Exercise requirements => For the listing that follows, give again exactly the lines from the one with "pertences próximos em filas e salas de" to the one with "hotéis, estações de trem, a rota do Exército", including both.

Extracted entries =>
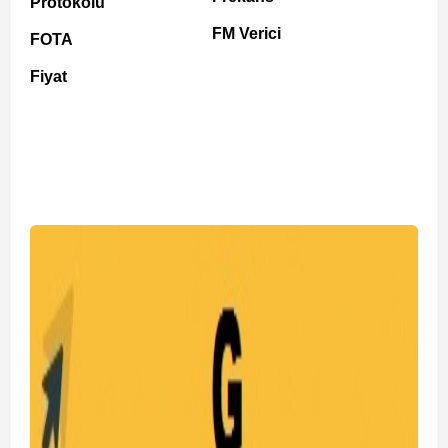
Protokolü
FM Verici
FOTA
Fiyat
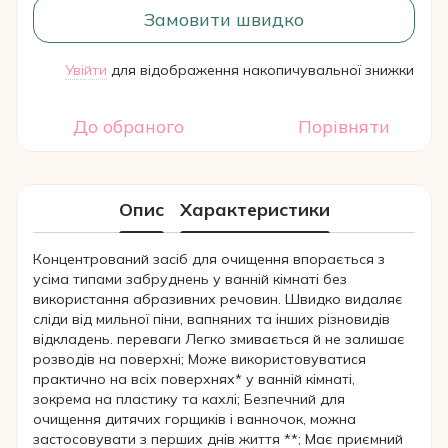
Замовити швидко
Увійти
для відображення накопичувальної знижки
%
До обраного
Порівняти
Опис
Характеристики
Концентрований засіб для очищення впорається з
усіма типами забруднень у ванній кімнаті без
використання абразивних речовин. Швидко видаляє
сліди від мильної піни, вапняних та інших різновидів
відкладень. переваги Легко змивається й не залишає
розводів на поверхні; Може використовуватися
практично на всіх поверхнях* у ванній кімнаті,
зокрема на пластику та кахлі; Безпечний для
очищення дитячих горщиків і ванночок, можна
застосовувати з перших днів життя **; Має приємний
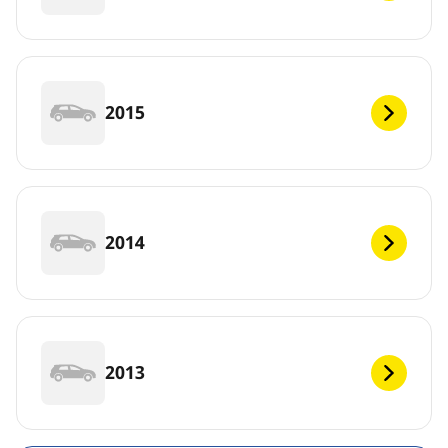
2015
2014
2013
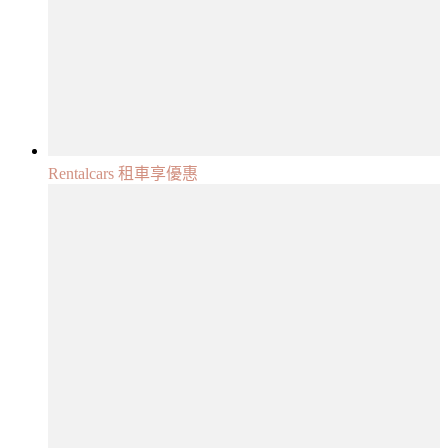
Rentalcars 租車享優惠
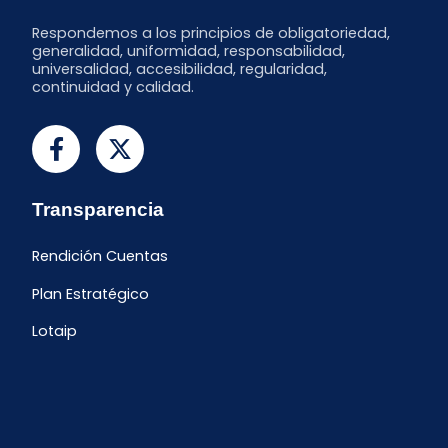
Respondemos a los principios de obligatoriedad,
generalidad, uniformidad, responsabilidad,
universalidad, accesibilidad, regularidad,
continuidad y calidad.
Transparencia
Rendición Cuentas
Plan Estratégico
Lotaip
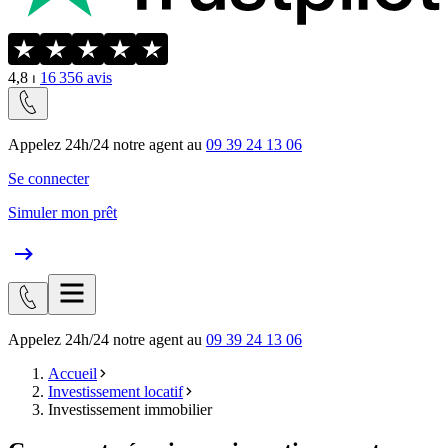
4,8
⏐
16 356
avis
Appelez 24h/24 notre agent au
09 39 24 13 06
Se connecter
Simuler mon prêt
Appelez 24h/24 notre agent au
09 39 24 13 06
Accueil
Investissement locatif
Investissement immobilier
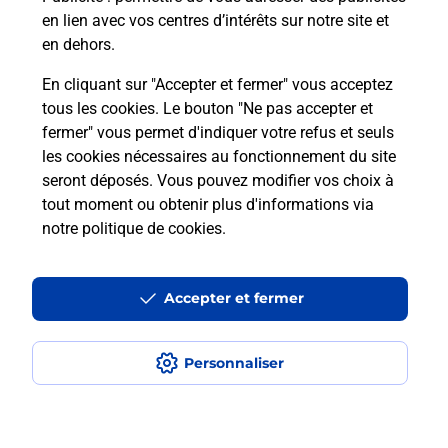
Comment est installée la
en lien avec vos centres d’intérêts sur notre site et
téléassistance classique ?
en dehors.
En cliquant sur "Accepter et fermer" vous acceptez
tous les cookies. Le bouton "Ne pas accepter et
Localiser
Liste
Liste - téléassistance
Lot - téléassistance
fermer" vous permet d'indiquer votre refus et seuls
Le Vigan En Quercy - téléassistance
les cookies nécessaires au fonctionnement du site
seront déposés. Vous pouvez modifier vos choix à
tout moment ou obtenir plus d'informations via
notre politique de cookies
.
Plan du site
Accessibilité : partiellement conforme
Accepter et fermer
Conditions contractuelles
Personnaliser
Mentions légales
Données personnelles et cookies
==
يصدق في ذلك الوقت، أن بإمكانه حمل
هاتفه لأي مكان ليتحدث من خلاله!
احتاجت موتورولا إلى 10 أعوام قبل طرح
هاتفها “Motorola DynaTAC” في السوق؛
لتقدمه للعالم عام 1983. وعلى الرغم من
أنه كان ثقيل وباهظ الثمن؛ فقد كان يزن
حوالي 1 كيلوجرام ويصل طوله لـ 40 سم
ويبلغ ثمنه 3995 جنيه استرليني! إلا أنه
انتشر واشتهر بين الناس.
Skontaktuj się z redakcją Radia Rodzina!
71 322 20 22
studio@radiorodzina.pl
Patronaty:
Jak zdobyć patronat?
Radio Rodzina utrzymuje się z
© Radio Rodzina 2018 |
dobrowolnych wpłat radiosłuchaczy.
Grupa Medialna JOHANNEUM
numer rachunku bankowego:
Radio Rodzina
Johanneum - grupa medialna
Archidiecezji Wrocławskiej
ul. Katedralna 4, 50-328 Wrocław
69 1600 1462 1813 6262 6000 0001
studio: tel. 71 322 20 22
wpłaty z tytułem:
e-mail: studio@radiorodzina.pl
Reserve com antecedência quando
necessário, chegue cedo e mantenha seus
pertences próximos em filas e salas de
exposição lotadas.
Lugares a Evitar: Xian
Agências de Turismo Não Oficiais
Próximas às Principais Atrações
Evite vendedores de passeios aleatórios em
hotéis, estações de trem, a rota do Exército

Output below =>
pertences próximos em filas e salas de
exposição lotadas.
Lugares a Evitar: Xian
Agências de Turismo Não Oficiais
Próximas às Principais Atrações
Evite vendedores de passeios aleatórios em
hotéis, estações de trem, a rota do Exército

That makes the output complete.